Creating a podcast was the opportunity to deepen our youth radio work and our collaboration with radio stations. The production of the podcast is integrated into our youth radio work at community radio stations. For example, the topics for upcoming episodes can be discussed with listeners on the youth journalists’ weekly radio shows. Radio stations provide a recording space and a local broadcast platform while getting free high-quality content as well as new skills. The production of the podcast allows us to add to the podcasting ecosystem by pairing youth reporters with experienced journalists and activists, and by training aspiring podcasters who can, in turn, produce content for Radio Workshop. Through co-productions and distribution agreements with global broadcasters and podcast companies, our podcast gives us access to national and international audiences that might be interested in relaying our content or even support our work.

Our three-part series, I Will Not Grow Old Here, highlights South Africa’s youth unemployment crisis from the perspective of Mary-Ann Nobele, a 23-year-old young reporter. She brings the listener into her community, interviews her friends and family members, and offers a personal take on youth challenges in her Johannesburg neighbourhood. The series has been broadcasted on ten community radio stations across South Africa and was used to kick-start dialogue events on the current challenges facing youth. The series is nominated for best podcast at the One World Media Awards, which has provided both the podcast and the NGO considerable visibility with new audiences.

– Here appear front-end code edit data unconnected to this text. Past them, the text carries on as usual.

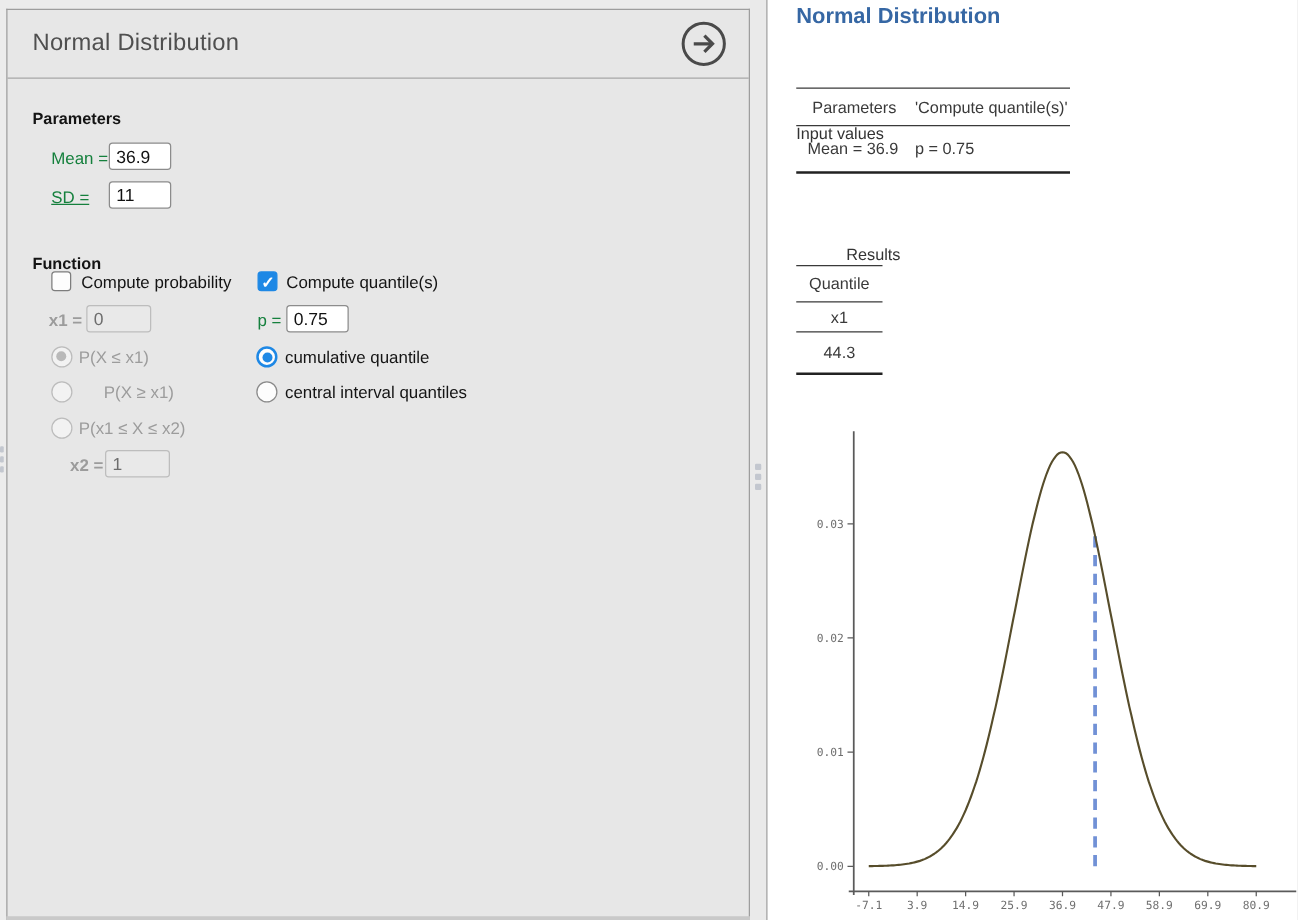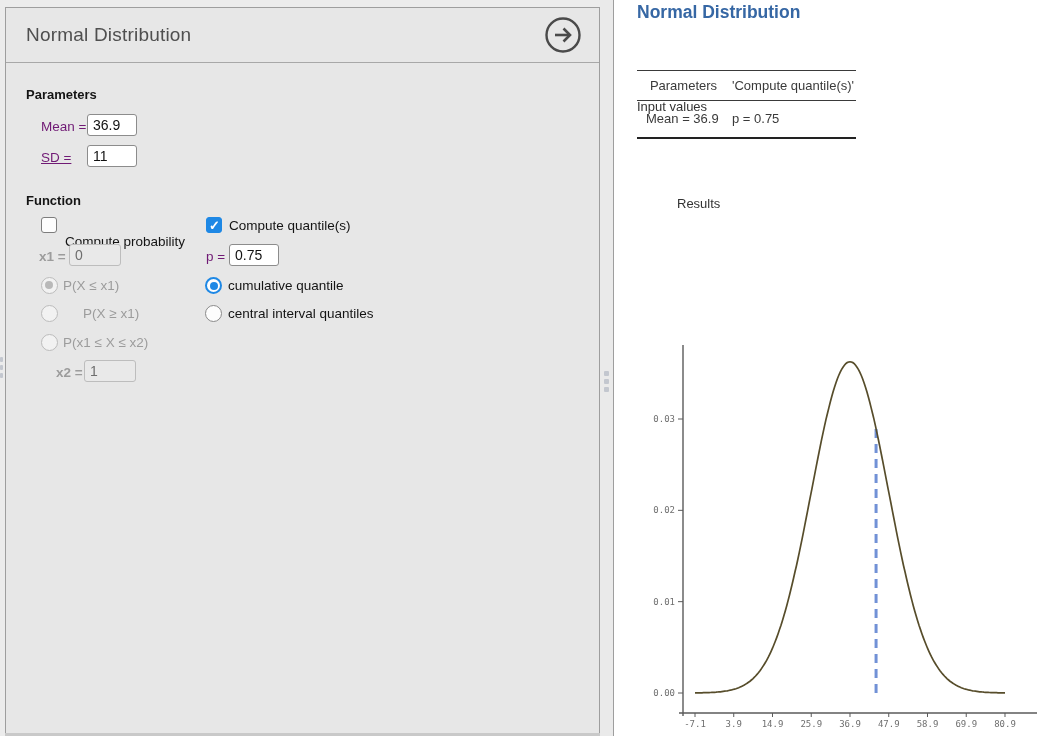--- a/index.html
+++ b/index.html
@@ -21,7 +21,7 @@
   .card-title{font-size:19px;color:#4f4f4f;letter-spacing:.2px;}
   .collapse-btn{width:38px;height:38px;cursor:pointer;background:none;border:none;padding:0;}
   .section-label{position:absolute;font-size:13px;font-weight:bold;color:#141414;}
-  .field-label{position:absolute;font-size:13.5px;color:#701a75;}
+  .field-label{position:absolute;font-size:13.5px;color:#15803d;}
   .field-label.dis{color:#9c9c9c;font-weight:bold;}
   .tin{
     position:absolute;box-sizing:border-box;height:22px;font-family:"Liberation Sans",sans-serif;

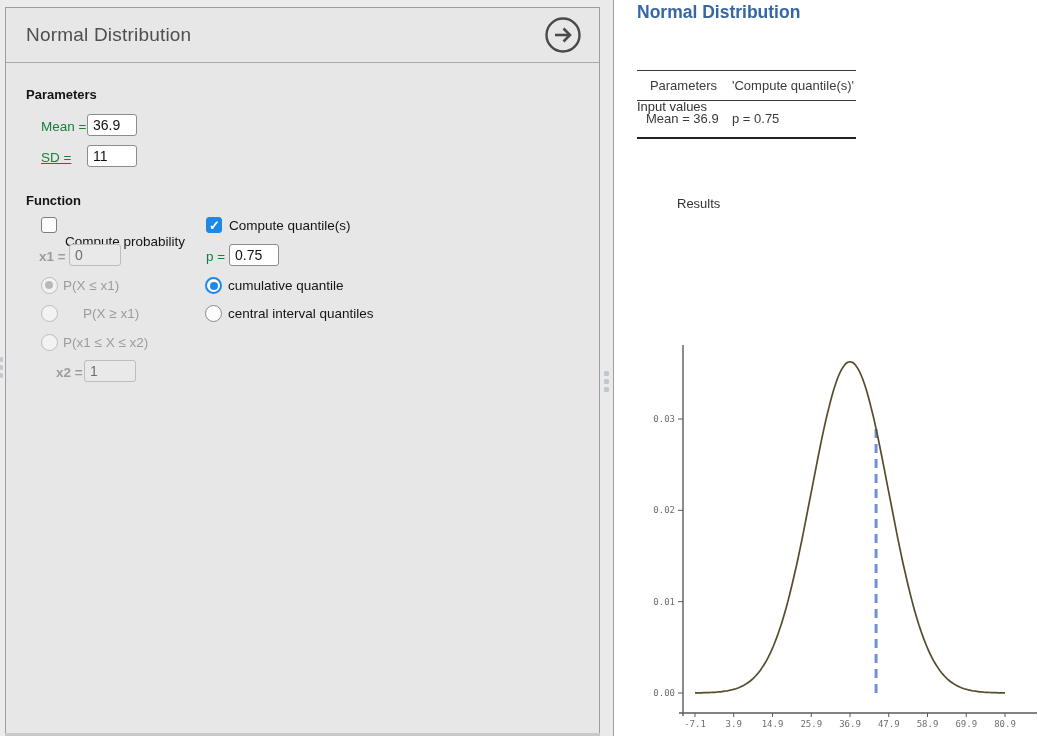--- a/index.html
+++ b/index.html
@@ -117,7 +117,7 @@
     <div class="field-label" style="left:35px;top:142px;text-decoration:underline;">SD =</div>
     <input class="tin" style="left: 81px; top: 137px; width: 50px;" value="11">
 
-    <div class="section-label" style="left:20px;top:185px;">Function</div>
+    <div class="section-label" style="left:20px;top:195px;">Function</div>
 
     <div class="cb" style="left:35px;top:209px;"></div>
     <div class="opt-label" style="left:59px;top:226px;">Compute probability</div>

While podcast production can be a great tool for NGOs, it nevertheless represents a considerable undertaking. It requires the involvement of producers and editors with expertise in audio storytelling and in the creation of content that triggers empathy, through the intimacy provided by such a medium. Above all, it requires the commissioning organisation to relinquish its messaging control and trust in the power of narrative to bring out the authenticity and the complexity of issues in their local realities.